On pensait la soif de destruction massive de Roland Emmerich calmée, refroidie par l'échec de la suite catastrophique de "Independence Day", canalisée dans des batailles humaines à plus petite échelle avec "Midway" ou même éteinte, le regard du metteur scène allemand peut-être désormais tourné vers des projets plus modestes dans la lignée d'un "Anonymous" ou "Stonewall". Mais, rien n'y fait, celui qui, enfant, devait déjà conduire un bulldozer en ravageant sa cour d'école tout en massacrant des tonnes de jouets enfermé à double tour dans sa chambre fait son grand retour sur le terrain du film catastrophe à dimension planétaire, avec cette fois rien de moins que la Lune comme objet de menace à la survie de l'espèce humaine !
Évidemment, on le sait par avance, aller voir ce genre de blockbuster apocalyptique nécessite d'activer un pare-feu pour protéger ses neurones d'un nombre ahurissant d'idioties scénaristiques et de simplement savourer un spectacle de dévastation sans commune mesure où, il faut bien le reconnaître, le savoir-faire d'Emmerich en la matière n'est plus à prouver. Encore ici, certaines séquences de destruction tout bonnement dantesques de "Moonfall" valent à elles seules le déplacement, notamment dans la deuxième partie du film lors d'une odyssée spatiale réservant des tableaux impressionnants de Lune infernale et de séquences sur une Terre qui subit de plein fouet les conséquences gravitationnelles de notre bon vieux satellite en perdition (on sent réellement l'enthousiasme du grand gamin Emmerich à user de son nouveau jouet de "vagues gravitationnelles").
Mais c'est hélas à peu près tout ce qu'il y a à signaler de remarquable dans "Moonfall", le film se résumant en très grande majorité à un invraisemblable best-of paresseux de la filmographie de son auteur, enfin... on pourrait même parler d'un "worst-of" en l'occurence tant toutes ses pires tares habituelles semblent s'accumuler dans un éternel premier degré qui frise le respect (et les fous rires nerveux).

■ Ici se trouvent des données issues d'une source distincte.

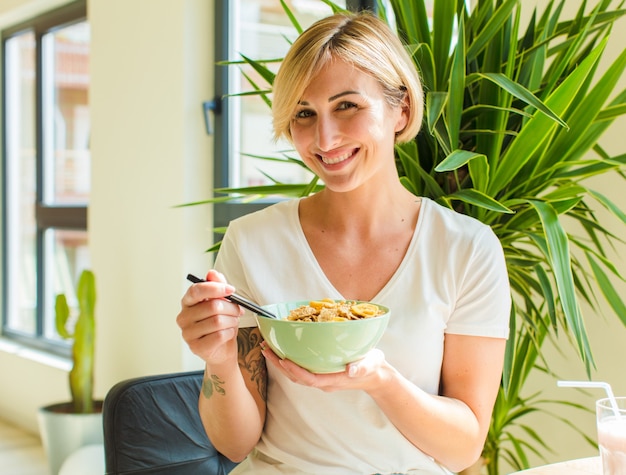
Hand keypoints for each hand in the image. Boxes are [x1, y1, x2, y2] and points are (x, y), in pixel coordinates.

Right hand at [176, 270, 243, 364]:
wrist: (223, 349)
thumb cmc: (221, 323)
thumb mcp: (222, 301)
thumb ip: (217, 286)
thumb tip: (212, 273)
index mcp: (187, 302)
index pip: (196, 290)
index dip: (215, 288)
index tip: (231, 290)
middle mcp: (183, 317)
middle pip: (212, 306)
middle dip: (231, 308)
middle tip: (238, 311)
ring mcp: (187, 334)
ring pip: (218, 321)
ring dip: (232, 321)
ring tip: (232, 322)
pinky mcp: (195, 347)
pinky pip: (219, 336)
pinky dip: (229, 333)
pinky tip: (228, 333)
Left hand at [260, 342, 389, 392]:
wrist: (376, 375)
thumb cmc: (373, 367)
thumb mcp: (371, 364)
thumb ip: (362, 367)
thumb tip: (351, 370)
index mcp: (333, 380)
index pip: (309, 378)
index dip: (294, 371)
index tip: (282, 360)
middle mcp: (324, 381)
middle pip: (296, 377)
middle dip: (279, 365)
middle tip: (265, 349)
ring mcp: (321, 378)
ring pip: (296, 374)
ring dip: (280, 363)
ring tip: (268, 349)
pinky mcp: (321, 373)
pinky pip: (301, 369)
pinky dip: (290, 361)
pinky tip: (284, 350)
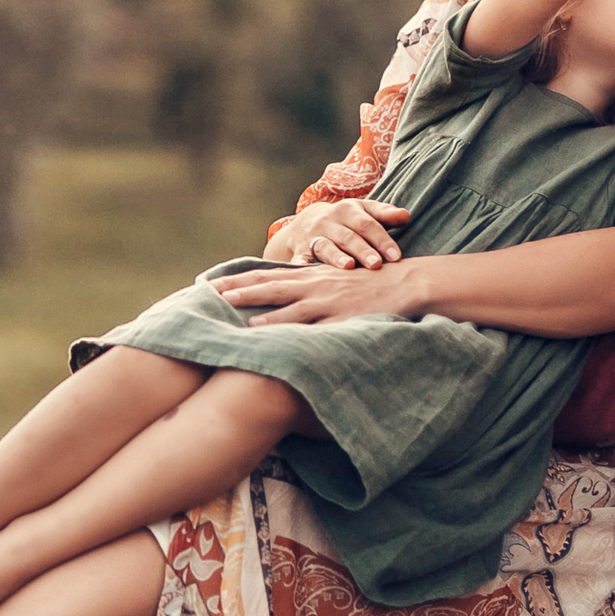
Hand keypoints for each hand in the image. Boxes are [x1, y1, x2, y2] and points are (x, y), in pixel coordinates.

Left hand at [212, 260, 435, 324]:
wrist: (405, 283)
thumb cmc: (366, 283)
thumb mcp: (332, 280)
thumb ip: (305, 287)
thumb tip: (279, 299)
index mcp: (309, 275)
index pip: (265, 275)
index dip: (236, 279)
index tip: (209, 283)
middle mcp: (315, 285)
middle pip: (270, 286)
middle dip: (239, 290)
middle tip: (209, 295)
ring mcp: (329, 302)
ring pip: (291, 307)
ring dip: (264, 312)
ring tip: (239, 319)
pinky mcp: (345, 318)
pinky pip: (318, 328)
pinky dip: (298, 332)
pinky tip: (285, 340)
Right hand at [268, 198, 410, 268]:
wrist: (308, 222)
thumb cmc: (347, 219)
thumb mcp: (364, 211)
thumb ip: (385, 214)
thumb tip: (406, 215)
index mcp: (348, 210)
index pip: (367, 224)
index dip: (381, 240)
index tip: (395, 256)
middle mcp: (329, 222)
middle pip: (348, 237)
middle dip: (362, 250)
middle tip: (376, 264)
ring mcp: (313, 237)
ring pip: (325, 246)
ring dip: (336, 257)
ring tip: (349, 266)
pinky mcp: (300, 252)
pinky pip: (300, 261)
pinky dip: (301, 268)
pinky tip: (306, 276)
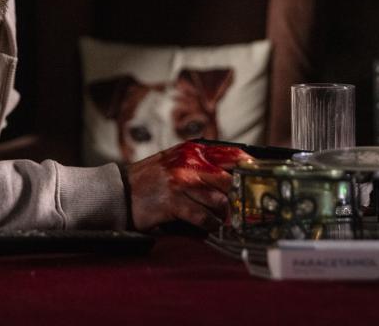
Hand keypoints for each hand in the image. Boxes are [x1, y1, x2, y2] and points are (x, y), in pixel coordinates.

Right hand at [124, 141, 250, 231]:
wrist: (119, 193)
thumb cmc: (148, 180)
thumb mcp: (173, 163)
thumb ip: (199, 164)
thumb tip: (231, 175)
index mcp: (189, 151)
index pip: (227, 154)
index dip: (247, 165)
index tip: (259, 175)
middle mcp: (186, 163)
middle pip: (227, 180)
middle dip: (236, 197)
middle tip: (241, 208)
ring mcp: (179, 183)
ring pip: (218, 201)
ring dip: (222, 214)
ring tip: (222, 219)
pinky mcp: (173, 203)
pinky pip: (203, 217)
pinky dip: (209, 225)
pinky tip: (209, 227)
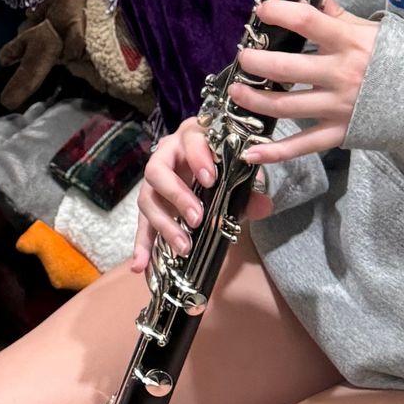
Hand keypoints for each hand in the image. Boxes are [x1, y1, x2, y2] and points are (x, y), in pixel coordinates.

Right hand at [130, 120, 273, 274]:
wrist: (211, 169)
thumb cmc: (223, 165)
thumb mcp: (238, 174)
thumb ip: (250, 189)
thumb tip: (263, 206)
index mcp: (191, 139)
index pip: (189, 140)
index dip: (198, 158)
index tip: (211, 180)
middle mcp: (166, 156)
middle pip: (157, 171)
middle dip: (176, 195)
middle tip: (197, 218)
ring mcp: (154, 183)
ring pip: (147, 199)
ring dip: (163, 224)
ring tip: (184, 247)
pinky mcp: (150, 206)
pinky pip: (141, 224)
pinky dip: (141, 245)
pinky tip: (141, 264)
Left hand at [230, 0, 380, 165]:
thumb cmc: (396, 57)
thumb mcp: (368, 29)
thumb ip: (334, 12)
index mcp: (348, 42)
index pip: (306, 21)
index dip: (278, 13)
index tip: (261, 11)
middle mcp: (341, 75)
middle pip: (287, 67)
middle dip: (256, 61)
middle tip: (241, 56)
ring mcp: (339, 107)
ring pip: (287, 106)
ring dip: (254, 99)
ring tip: (236, 91)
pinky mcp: (339, 133)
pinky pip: (303, 146)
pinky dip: (274, 152)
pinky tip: (250, 151)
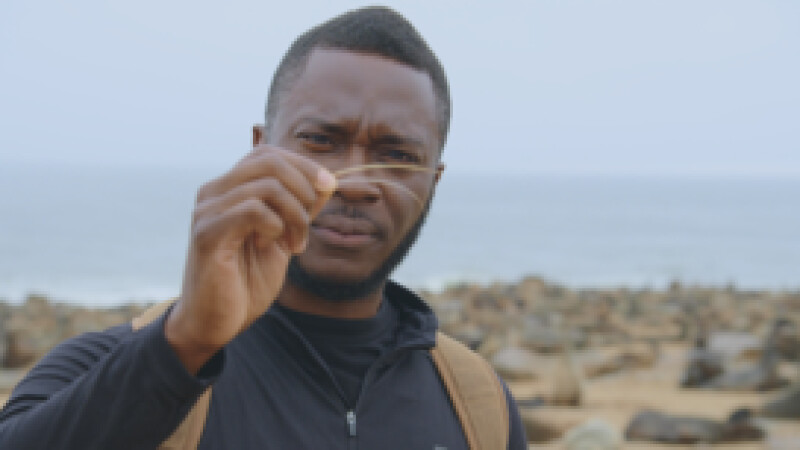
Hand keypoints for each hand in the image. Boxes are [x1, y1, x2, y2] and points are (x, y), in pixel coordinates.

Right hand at [165, 145, 336, 372]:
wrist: (215, 322)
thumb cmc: (245, 281)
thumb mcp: (283, 238)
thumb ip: (300, 209)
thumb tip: (328, 181)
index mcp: (229, 189)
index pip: (267, 153)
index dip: (303, 165)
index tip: (328, 188)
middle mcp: (213, 192)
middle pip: (268, 160)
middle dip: (304, 186)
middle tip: (311, 218)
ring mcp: (207, 211)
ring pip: (267, 186)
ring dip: (295, 215)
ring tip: (294, 243)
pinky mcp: (208, 233)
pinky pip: (254, 210)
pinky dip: (275, 227)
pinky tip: (271, 246)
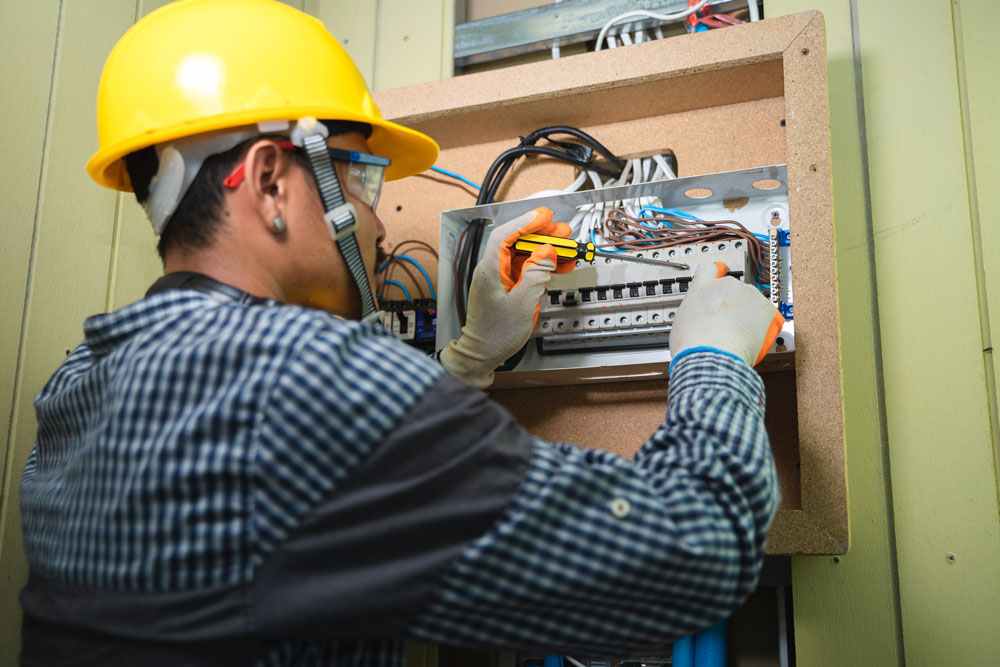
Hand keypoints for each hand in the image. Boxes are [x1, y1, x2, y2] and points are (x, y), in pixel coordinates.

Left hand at [440, 207, 572, 387]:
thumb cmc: (495, 335)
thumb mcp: (522, 304)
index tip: (543, 216)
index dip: (525, 222)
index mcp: (489, 270)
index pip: (505, 235)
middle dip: (541, 235)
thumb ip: (535, 275)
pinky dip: (542, 266)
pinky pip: (525, 269)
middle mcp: (491, 270)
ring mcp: (498, 279)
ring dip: (545, 250)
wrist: (482, 354)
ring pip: (523, 255)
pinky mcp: (505, 287)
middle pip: (516, 242)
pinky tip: (559, 265)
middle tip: (563, 232)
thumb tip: (546, 253)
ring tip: (567, 248)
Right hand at [669, 262, 783, 369]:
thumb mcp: (682, 320)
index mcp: (703, 286)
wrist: (710, 355)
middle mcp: (726, 284)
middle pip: (732, 288)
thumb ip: (694, 310)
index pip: (710, 269)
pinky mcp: (766, 307)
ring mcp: (748, 294)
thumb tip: (700, 315)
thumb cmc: (693, 343)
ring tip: (739, 334)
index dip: (715, 273)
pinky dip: (763, 324)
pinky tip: (753, 336)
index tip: (720, 273)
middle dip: (732, 302)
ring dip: (748, 313)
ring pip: (751, 301)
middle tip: (728, 322)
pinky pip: (767, 313)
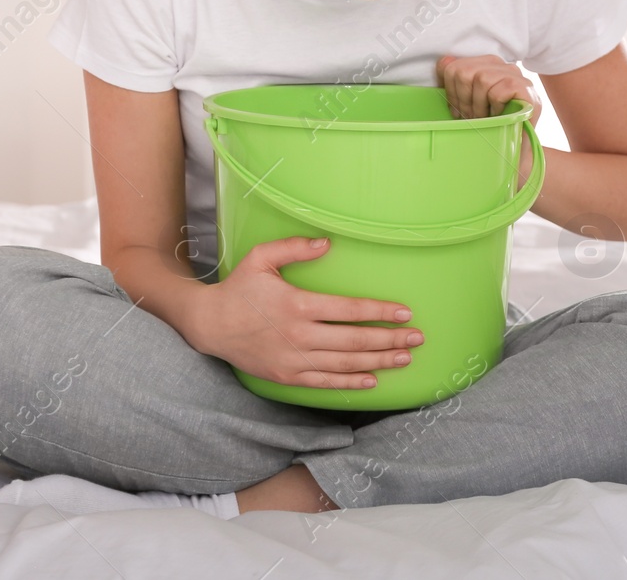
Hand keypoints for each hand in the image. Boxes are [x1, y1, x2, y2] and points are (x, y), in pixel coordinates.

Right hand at [191, 236, 425, 389]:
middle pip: (355, 340)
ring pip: (345, 364)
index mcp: (297, 304)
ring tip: (404, 358)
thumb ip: (294, 248)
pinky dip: (351, 383)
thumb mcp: (261, 258)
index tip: (405, 313)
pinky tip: (372, 379)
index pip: (350, 310)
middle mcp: (300, 335)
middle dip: (390, 339)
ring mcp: (294, 359)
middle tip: (417, 338)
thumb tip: (327, 243)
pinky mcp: (287, 377)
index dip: (380, 312)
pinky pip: (325, 383)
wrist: (210, 325)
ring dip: (379, 361)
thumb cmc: (239, 288)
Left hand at [436, 54, 542, 126]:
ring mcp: (515, 75)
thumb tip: (443, 64)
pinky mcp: (525, 88)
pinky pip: (498, 92)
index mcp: (485, 64)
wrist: (517, 148)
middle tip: (468, 117)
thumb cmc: (492, 124)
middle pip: (464, 71)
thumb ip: (457, 83)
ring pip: (482, 79)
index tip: (455, 110)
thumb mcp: (469, 103)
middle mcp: (501, 65)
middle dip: (462, 99)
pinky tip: (499, 116)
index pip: (454, 64)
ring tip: (483, 118)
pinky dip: (494, 108)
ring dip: (478, 106)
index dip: (449, 90)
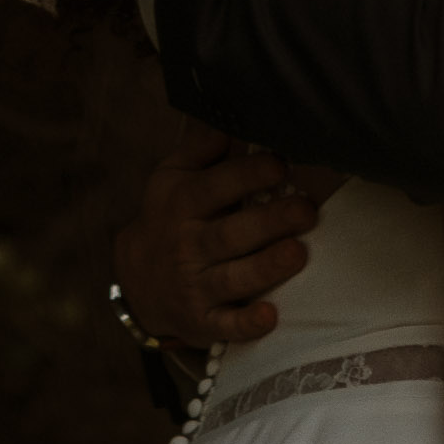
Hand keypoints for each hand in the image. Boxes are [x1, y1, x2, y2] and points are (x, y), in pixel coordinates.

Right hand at [114, 122, 317, 348]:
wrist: (138, 280)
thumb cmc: (169, 218)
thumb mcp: (172, 177)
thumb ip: (201, 147)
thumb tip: (232, 116)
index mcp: (183, 203)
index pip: (216, 187)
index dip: (249, 175)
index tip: (280, 166)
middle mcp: (188, 246)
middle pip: (231, 234)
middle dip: (269, 222)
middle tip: (305, 210)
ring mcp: (195, 286)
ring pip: (233, 278)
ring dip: (266, 267)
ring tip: (298, 253)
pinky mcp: (203, 322)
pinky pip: (226, 326)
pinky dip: (246, 325)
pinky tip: (270, 316)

Si "Independence Day", "Le Jour d'Après" ou encore "2012" vous sont familiers, vous aurez l'impression d'assister à un pot-pourri assez sidérant de situations et de personnages que vous connaissez déjà et dans une version encore plus poussée du ridicule de leurs caricatures. En ce sens, malgré toute la bonne volonté du monde qui nous fait y croire un minimum pendant un bon quart d'heure, la première heure du film apparaît très vite curieusement rushée dans la montée en puissance des événements (heureusement que les personnages mentionnent explicitement les jours qui s'écoulent entre certaines ellipses, l'accélération des premières catastrophes et tentatives de sauvetages tiendrait du non-sens temporel le plus total sans ça) et, paradoxalement, s'éternise jusqu'à provoquer l'ennui le plus confondant tant, hormis les déviations lunaires, le copier-coller le plus négatif du passé Emmerichien ne peut engendrer la moindre implication de notre part, sinon des moqueries (on vous met au défi de ne pas éclater de rire lorsque Halle Berry entame un début de simili-discours patriotique sur fond de violons à la "ID4"), voire une gêne incessante face à des personnages qui donnent unanimement envie d'être pulvérisés à la moindre parole prononcée. Comble du comble, même la tension qui devrait être facilement induite par le climat apocalyptique, où Emmerich a toujours tenu ses promesses, ne prend pour ainsi dire jamais, le cœur du réalisateur ne paraît plus y être, plus ou moins lassé d'en décliner les bases une énième fois.
Comme dit, le spectacle de la seconde moitié de "Moonfall" a au moins le mérite d'essayer de satisfaire en partie visuellement nos envies d'un bon gros blockbuster catastrophe mais elle tente aussi en parallèle d'installer les balbutiements d'une nouvelle mythologie se voulant originale dans le versant SF du cinéma d'Emmerich, seulement, là encore, même si cette dernière a été pensée pour être développée en trilogie, elle se résume essentiellement à un recyclage d'éléments du genre somme toute très basiques (elle ravira néanmoins sûrement une frange extrémiste d'adeptes du complot alien) et arrive uniquement à faire illusion le temps de quelques représentations visuelles bien senties ou en jouant légèrement sur notre fascination pour l'inconnu avant de retomber comme un soufflé de gruyère lunaire.
Et le soulagement ressenti en arrivant au générique du fin donne surtout très envie de s'arrêter à ce qui s'apparente à une première bataille plutôt que de continuer une guerre qui a toutes les chances de tourner au calvaire, il n'est pas sûr que nos neurones soient encore aptes à être retournées dans tous les sens par de nouvelles vagues de gravité ou définitivement aplaties par une Lune qui aurait la mauvaise idée de nous retomber sur le coin de la tête.